Italy’s training ground searched by police

Lazio captain Stefano Mauri is arrested as police search Italy’s training site as part of corruption investigation.

Policemen stand by a screen during a pre
Police are investigating a number of games, players and clubs in the latest match-fixing scandal [GETTY]

Italian authorities arrested Lazio captain Stefano Mauri and more than a dozen others on Monday as part of a wide-ranging investigation into match-fixing in football.

Police also swept through the Italy national team training site near Florence as part of the operation.

The Italian football federation said Mauri was one of 14 people arrested and later announced that Zenit St. Petersburg defender Domenico Criscito would not be in Italy’s European Championship squad after it emerged the player was being investigated.

Two police cars arrived at the national team’s training site at around 6:25am local time (0425 GMT) and left more than two hours later.

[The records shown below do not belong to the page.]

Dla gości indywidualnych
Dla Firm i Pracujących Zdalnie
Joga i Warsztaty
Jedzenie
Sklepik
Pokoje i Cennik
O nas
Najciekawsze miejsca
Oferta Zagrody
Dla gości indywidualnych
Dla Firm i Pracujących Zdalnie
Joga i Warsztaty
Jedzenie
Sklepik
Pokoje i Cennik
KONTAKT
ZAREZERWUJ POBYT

Criscito’s house in Genoa was also searched.

Criscito had been in Italy coach Cesare Prandelli’s provisional 32-man squad for Euro 2012, but was left out of the final 23-man group.

The coach of Italian champion Juventus, Antonio Conte, was also placed under investigation for alleged wrongdoing while he was coach of Siena and his house in Turin was searched.

“Conte’s reaction is that of someone who’s completely innocent and strongly determined to prove his total innocence,” Conte’s lawyer, Antonio De Rencis, said.

Manipulated matches

Siena president Massimo Mezzaroma has also been placed under investigation.

“The searches are connected to what’s happening with Siena,” said Cremona prosecutor Roberto Di Martino.

“There are seven, eight games being looked at and there have been statements that make us think they were manipulated. The searches involved players, coaches and directors of the club, including Conte and Mezzaroma.

“We shouldn’t place too much emphasis on the blitz at Coverciano, it is a problem that concerns only Criscito and not other players in the national team at the moment,” Di Martino said, before the squad was announced.

“It’s devastating news… If the authorities are acting it’s because there’s something there”

Former Italy coach Giovanni Trapattoni

“Also we shouldn’t place too much emphasis on this anyway, the notification of an impending investigation is a tool we have, but not a guilty judgment. There’s been no action taken against Criscito travelling, he can play at the Euros easily.”

Criscito, who did not take part in Italy’s training session, has reportedly asked to be heard by the authorities as soon as possible.

Action has been taken against 19 people, 11 of whom are footballers or former footballers – 14 have been arrested, three have been placed under house arrest and two others are to present themselves to authorities. Five of the arrests were made in Hungary.

“It’s devastating news,” former Italy and current Ireland coach Giovanni Trapattoni said.

“If the authorities are acting it’s because there’s something there.”

Mauri has been accused of sporting fraud. Most of the footballers accused now play in Serie B or lower leagues, although one, Omar Milanetto, spent five years at Genoa before joining Padova in 2011.

Numerous others have had their houses searched, including Chievo Verona’s Sergio Pellissier.

More than 50 people have now been arrested in Italy in the past year as part of the probe started by judicial authorities in Cremona.

Former Atalanta captain Cristiano Doni was banned from football for three and a half years last summer, and former Lazio captain Giuseppe Signori was also arrested.

Serie A clubs Atalanta, Novara and Siena were among the 22 Italian teams notified at the beginning of this month that they are being investigated by sports authorities.

Prosecutors in Cremona have detailed an extensive match-fixing ring stretching as far as Singapore and South America that was allegedly in operation for more than 10 years.

“It will be impossible to go right to the end with this because my office is not equipped to do so,” Di Martino said.

“If people wanted, we could go on forever but there’s very few personnel.

“It will be impossible to go ahead with this for a long time.”